Né en 1939 à Providence, Rhode Island, Clark Coolidge est l'auteur d'une quarantaine de livres de poésie.
Co-fondateur avec Michael Palmer de la revue Joglars (1964-1966), il a en commun avec lui d'être
un poète de l'intergénération qui relie, aux États-Unis, l'École de New York (John Ashbery, Frank O'Hara,
Ted Berrigan, etc.) au mouvement l=a=n=g=u=a=g=e.
Comme le dit Michael Leddy, « Coolidge was a language poet before there was language poetry ». L'étude
de la géologie induit chez lui une conception du langage comme tas, pure matérialité entropique, sur les
traces de Robert Smithson (cf. A Heap of Language, 1966). Sur les prémices de l'École de New York,
ses premières réalisations témoignent d'une phase d'expérimentation ouvrant sur une poétique plus minimaliste.

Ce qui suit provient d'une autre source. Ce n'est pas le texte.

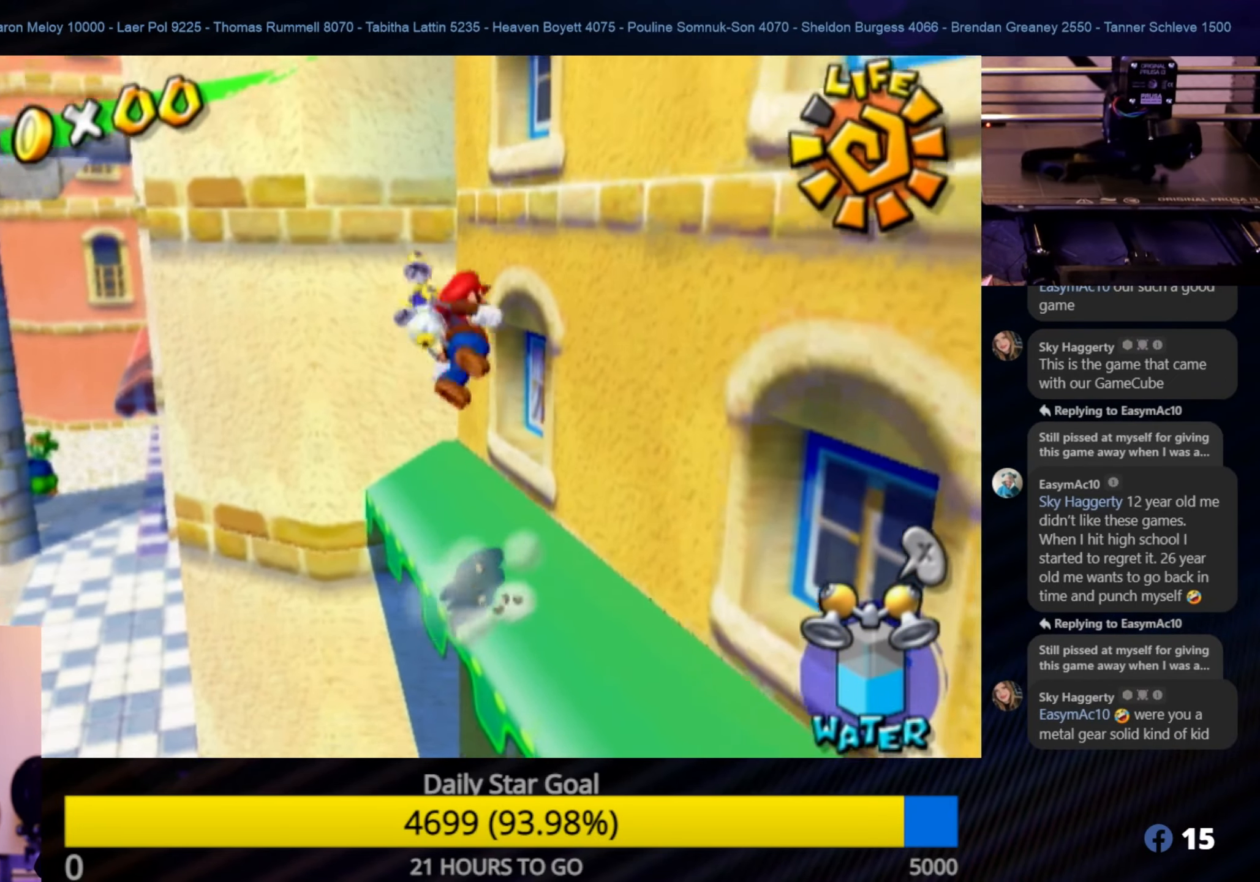
{"buttons": ["A"], "left_stick": "up", "right_stick": "center", "events": []}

Choisissant l'abstraction, il se livre à l'observation d'un nombre très limité de mots par page et aux
effets de sens qui se produisent entre eux. Cette recherche fondamentale aboutit à la publication de Space
(Harper & Row, 1970), puis au climax formel de ses deux livres les plus radicaux à bien des égards :
The Maintains (This Press, 1974) et Polaroïd (Adventures in Poetry / Big Sky Press, 1975).
The Maintains est une traversée du dictionnaire, dont le mode opératoire consiste à prélever dans le corps des
définitions des bribes de ce langage qui, précisant l'emploi des mots, les maintient indissociablement en langue,
arc-boutés les uns contre les autres. Polaroïd, publié en 1975, est la
radicalisation de ce travail de la langue comme corpus, terrain, matière dont la consistance peut être éprouvée. En 100
pages que l'on pourrait considérer comme autant de bacs de développement photographique,
l'observation de rares mots pleins dans un environnement quasi exclusivement grammatical devient terrain de
possibilité ultra-syntaxique, où se mesure un degré zéro du langage, éclairé de brefs éclairs connectifs. Ces livres
permettent à Coolidge de faire en quelque sorte table rase, et d'affirmer les bases d'une poétique sur laquelle son oeuvre
se construira, et qui passionnera les poètes l=a=n=g=u=a=g=e.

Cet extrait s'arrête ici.